*** RECORDS SHOWN Section Begins ***

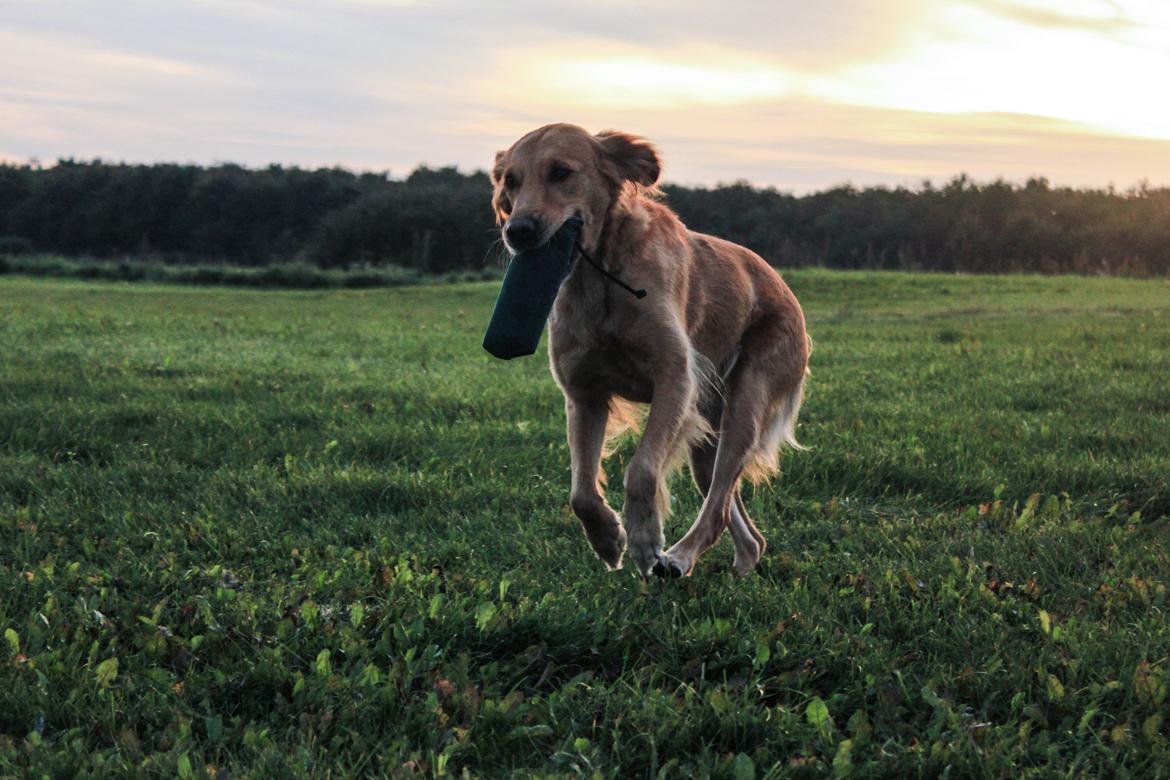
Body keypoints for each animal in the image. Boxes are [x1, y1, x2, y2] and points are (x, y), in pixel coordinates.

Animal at [489, 125, 809, 580]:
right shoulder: (584, 396)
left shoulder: (675, 379)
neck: (601, 279)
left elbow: (641, 469)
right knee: (740, 523)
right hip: (705, 443)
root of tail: (784, 287)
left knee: (718, 505)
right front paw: (608, 540)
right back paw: (738, 562)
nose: (517, 230)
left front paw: (643, 539)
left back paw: (678, 557)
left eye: (560, 172)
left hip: (745, 405)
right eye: (511, 181)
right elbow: (581, 493)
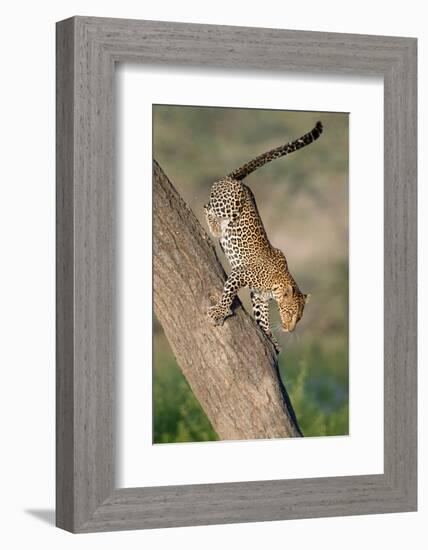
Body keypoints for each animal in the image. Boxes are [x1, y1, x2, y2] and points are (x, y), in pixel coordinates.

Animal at [206, 121, 322, 354]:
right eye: (290, 313)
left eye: (299, 318)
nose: (289, 329)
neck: (276, 285)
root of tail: (234, 180)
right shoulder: (239, 275)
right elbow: (227, 294)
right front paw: (219, 312)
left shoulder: (259, 297)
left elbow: (263, 319)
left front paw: (271, 339)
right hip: (230, 202)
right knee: (208, 206)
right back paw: (214, 226)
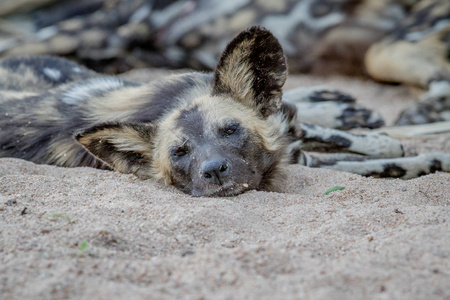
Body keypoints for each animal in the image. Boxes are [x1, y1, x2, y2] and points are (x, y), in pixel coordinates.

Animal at [0, 26, 450, 197]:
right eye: (179, 153)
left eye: (230, 130)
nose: (214, 171)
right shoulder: (300, 159)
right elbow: (380, 165)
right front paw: (423, 159)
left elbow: (346, 141)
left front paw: (384, 140)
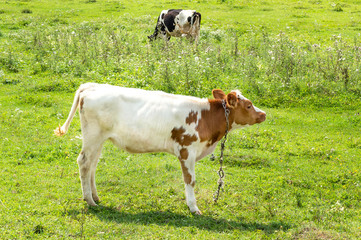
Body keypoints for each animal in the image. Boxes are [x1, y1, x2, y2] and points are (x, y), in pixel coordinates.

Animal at [54, 83, 266, 214]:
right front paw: (193, 208)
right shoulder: (186, 150)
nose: (263, 114)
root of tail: (91, 86)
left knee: (92, 165)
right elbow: (190, 180)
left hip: (99, 139)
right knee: (84, 162)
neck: (204, 117)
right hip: (93, 136)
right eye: (248, 105)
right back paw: (89, 200)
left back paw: (95, 197)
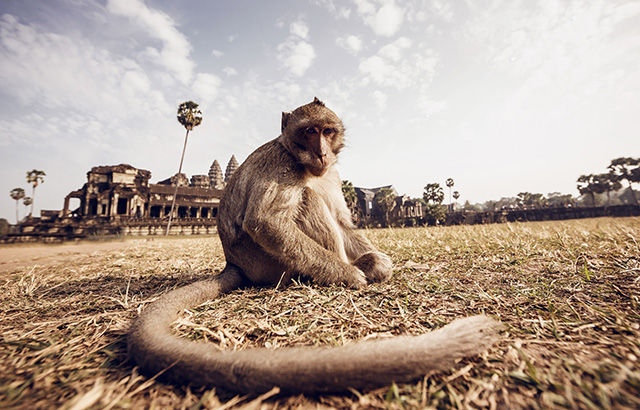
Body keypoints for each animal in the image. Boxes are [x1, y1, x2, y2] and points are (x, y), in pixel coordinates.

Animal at [129, 97, 500, 396]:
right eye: (308, 132)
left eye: (327, 131)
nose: (321, 151)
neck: (302, 160)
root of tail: (233, 263)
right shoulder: (281, 163)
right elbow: (265, 221)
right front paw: (351, 276)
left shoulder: (332, 173)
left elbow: (344, 220)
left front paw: (378, 264)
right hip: (268, 264)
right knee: (307, 199)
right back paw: (339, 272)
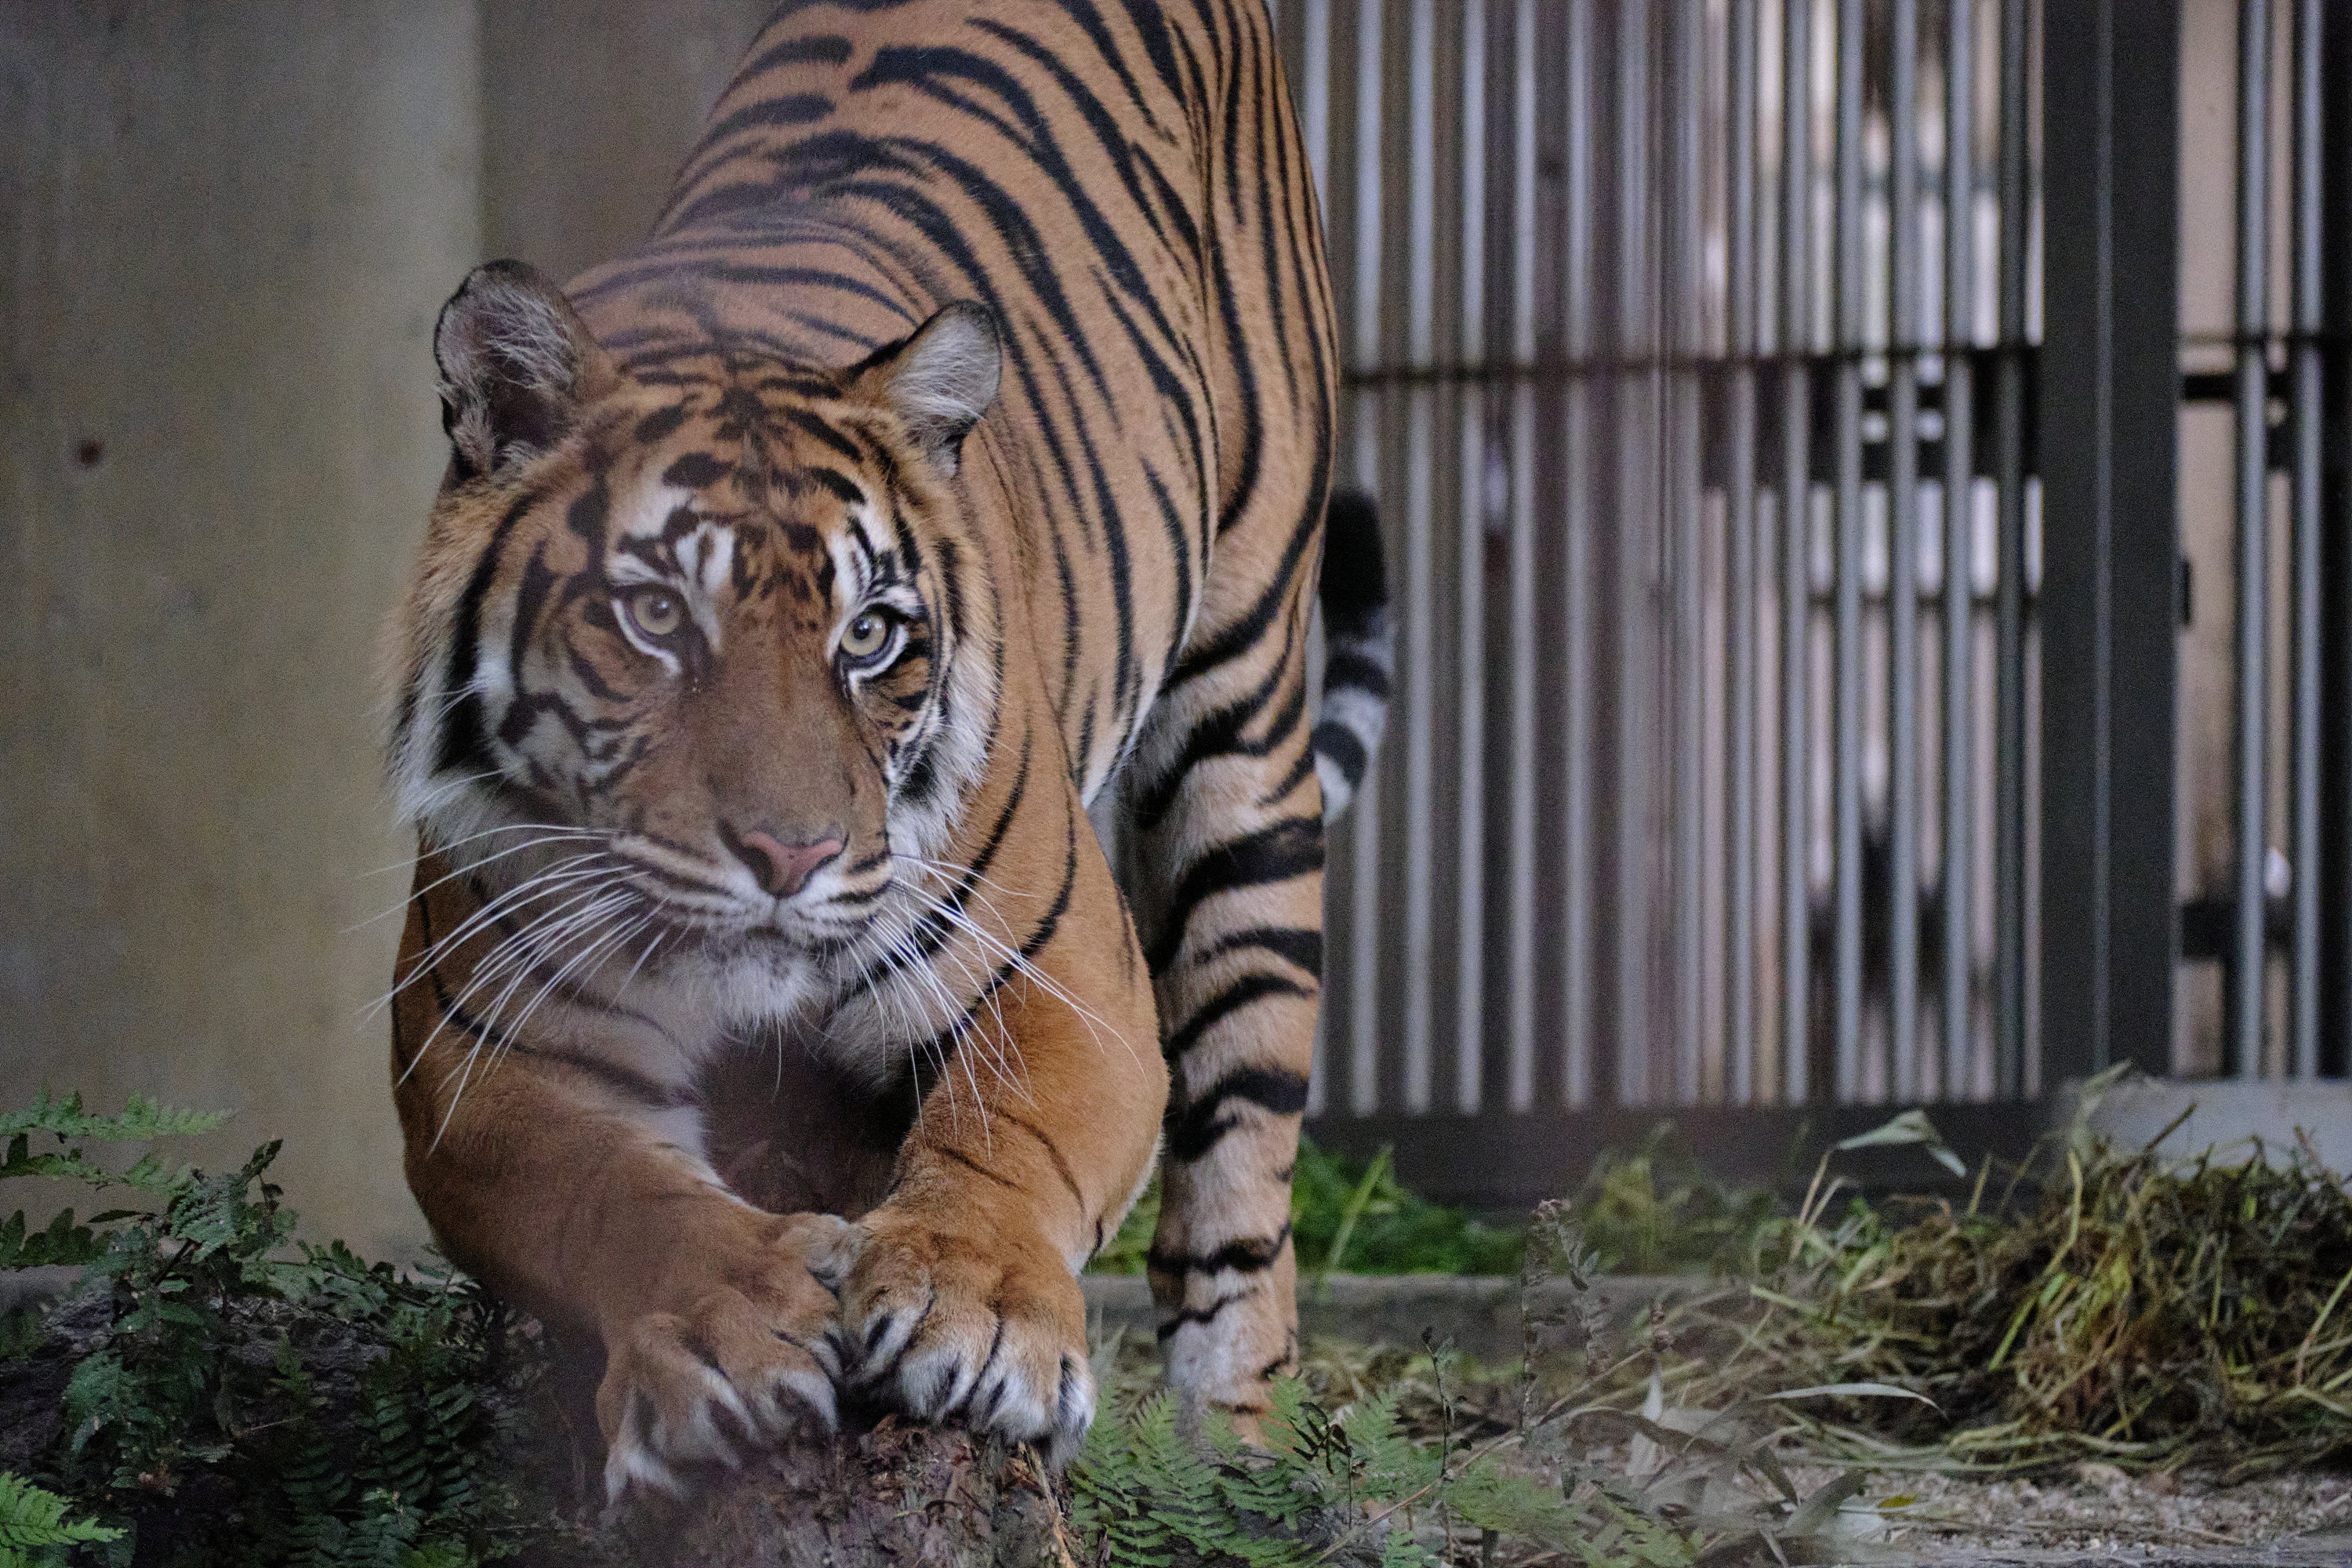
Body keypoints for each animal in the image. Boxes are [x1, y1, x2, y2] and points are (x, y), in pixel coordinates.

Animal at [382, 0, 1390, 1502]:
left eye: (870, 634)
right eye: (656, 615)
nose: (789, 855)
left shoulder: (1073, 979)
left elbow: (1010, 1138)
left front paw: (979, 1319)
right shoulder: (478, 1053)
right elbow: (607, 1193)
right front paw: (725, 1331)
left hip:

*** RECORDS SHOWN Section Ends ***

▶ [EXERCISE PROMPT]: From the line holding "left shoulder: (675, 379)" to the line holding "neck: (276, 285)", both included, retype the entries above exactly and drop the pictures.

▶ [TASK SOLUTION]:
left shoulder: (675, 379)
neck: (601, 279)
left elbow: (641, 469)
right knee: (740, 523)
right hip: (705, 443)
root of tail: (784, 287)
left knee: (718, 505)
right front paw: (608, 540)
right back paw: (738, 562)
nose: (517, 230)
left front paw: (643, 539)
left back paw: (678, 557)
left eye: (560, 172)
left hip: (745, 405)
right eye: (511, 181)
right elbow: (581, 493)
Body keypoints for each animal in the image. Boxes are [x1, y1, x2, y2] and points are (x, y), in pixel coordinates.

Animal at [206, 121, 322, 354]:
right eye: (290, 313)
left eye: (299, 318)
nose: (289, 329)
neck: (276, 285)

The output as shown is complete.